До свидания, мальчики!
Шрифт:
Под вечер я зашел к садовнику на Пересыпи, который выращивал голубые розы. Мы не были у него два года. В островерхом соломенном бриле, в выцветших синих брюках с матерчатыми подтяжками, перекрещенными на спине, садовник работал в розарии. По-моему, он совсем не изменился. А меня он, кажется, не узнал.
Я сказал:
– Здравствуйте.
– Здравствуй.
Я облокотился на изгородь и смотрел, как он граблями ровнял под розами перегной.
– Давно не был, – сказал он.
Значит, он все-таки меня узнал. Я вошел в калитку и взял у него грабли, а он сел на перевернутую тачку. Много таких предвечерних часов провели мы в розарии. Голубые розы были недолговечны и без запаха.

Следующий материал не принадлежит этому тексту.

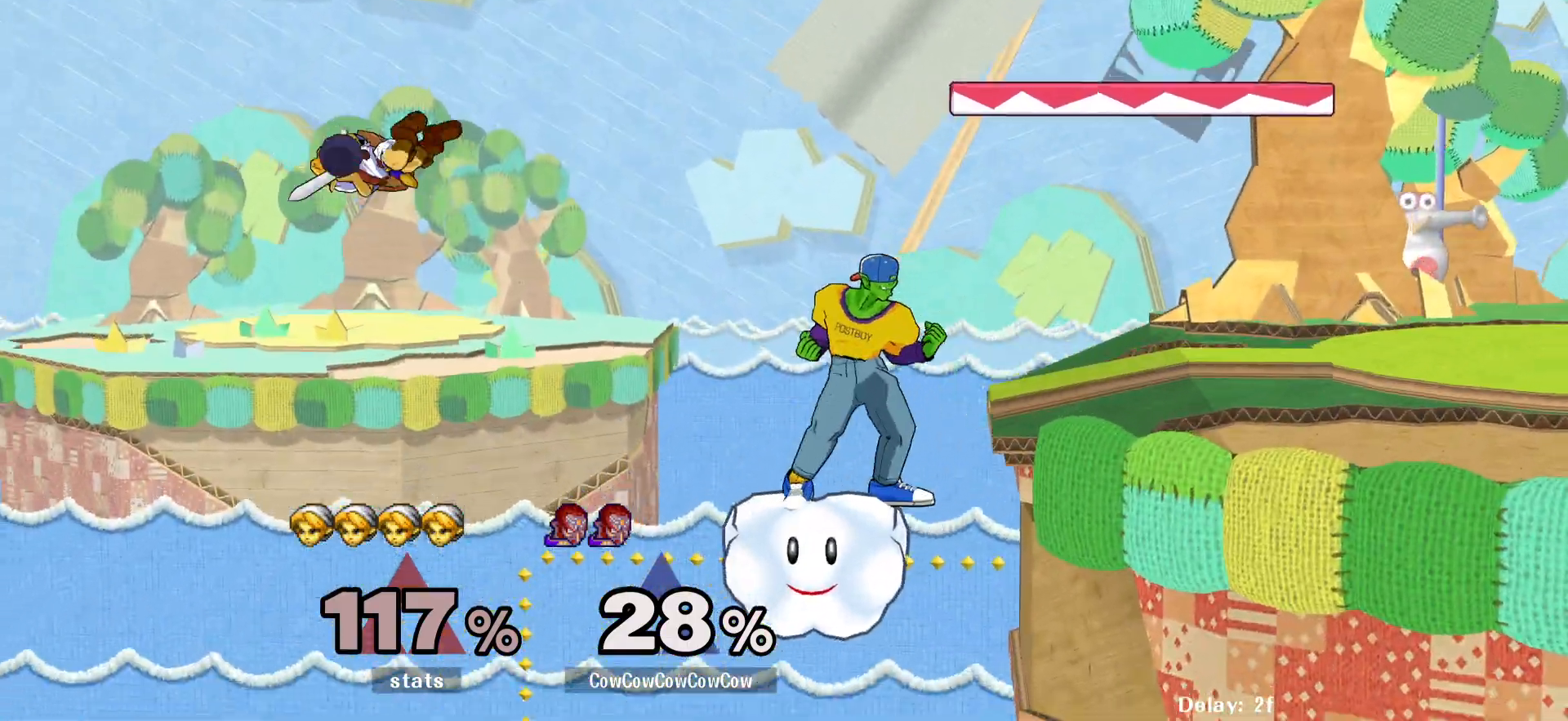
{"buttons": [], "events": [[33, "DPAD_RIGHT", "down"], [150, "DPAD_RIGHT", "up"], [283, "DPAD_LEFT", "down"], [300, "DPAD_RIGHT", "down"], [333, "Y", "down"], [383, "DPAD_LEFT", "up"], [467, "DPAD_RIGHT", "up"], [500, "Y", "up"]]}
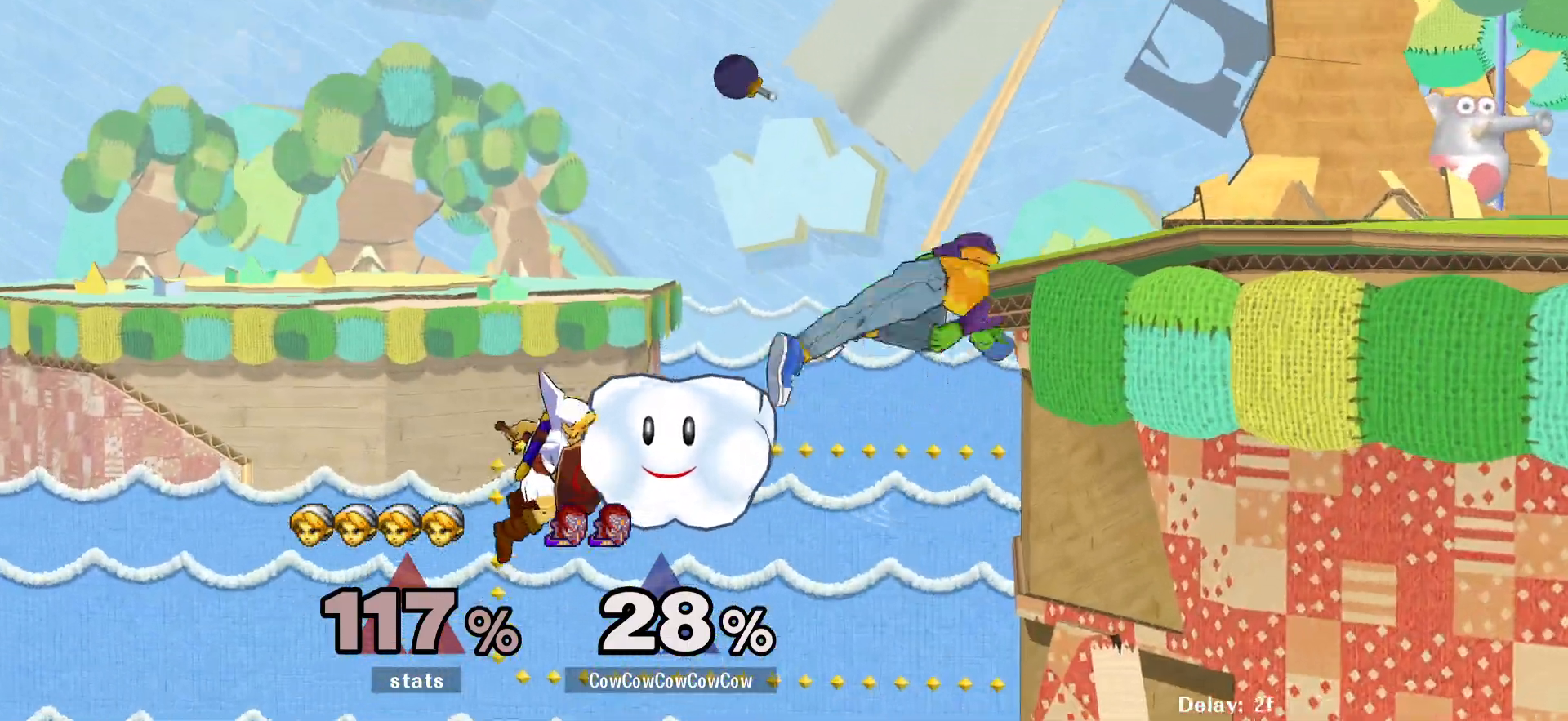
{"buttons": [], "events": [[100, "DPAD_RIGHT", "down"], [150, "Y", "down"], [217, "DPAD_RIGHT", "up"], [217, "Y", "up"], [250, "DPAD_LEFT", "down"], [483, "DPAD_LEFT", "up"]]}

Сколько мы помнили садовника,
– Все ищете? – спросил я.
– Бросил. Вывел три новых сорта, а голубых нет, – сказал он. – Природу не обманешь. Нет роз голубых оттенков. Наверное, голубой цвет не имеет запаха. А роза без запаха не бывает.
– По-прежнему красите?
– Крашу, что ж делать. Не хочу, а крашу. Люди требуют. Им лишь бы красиво. Пусть мертвая, но красота.
Я, как и прежде, не понимал, чем садовник недоволен: он и его голубые розы прославили наш город. Я привез тачкой две бочки воды и ушел. Мне и здесь было беспокойно. Когда два года назад я пошел к Инке на день рождения, я подарил ей три цветка голубых роз...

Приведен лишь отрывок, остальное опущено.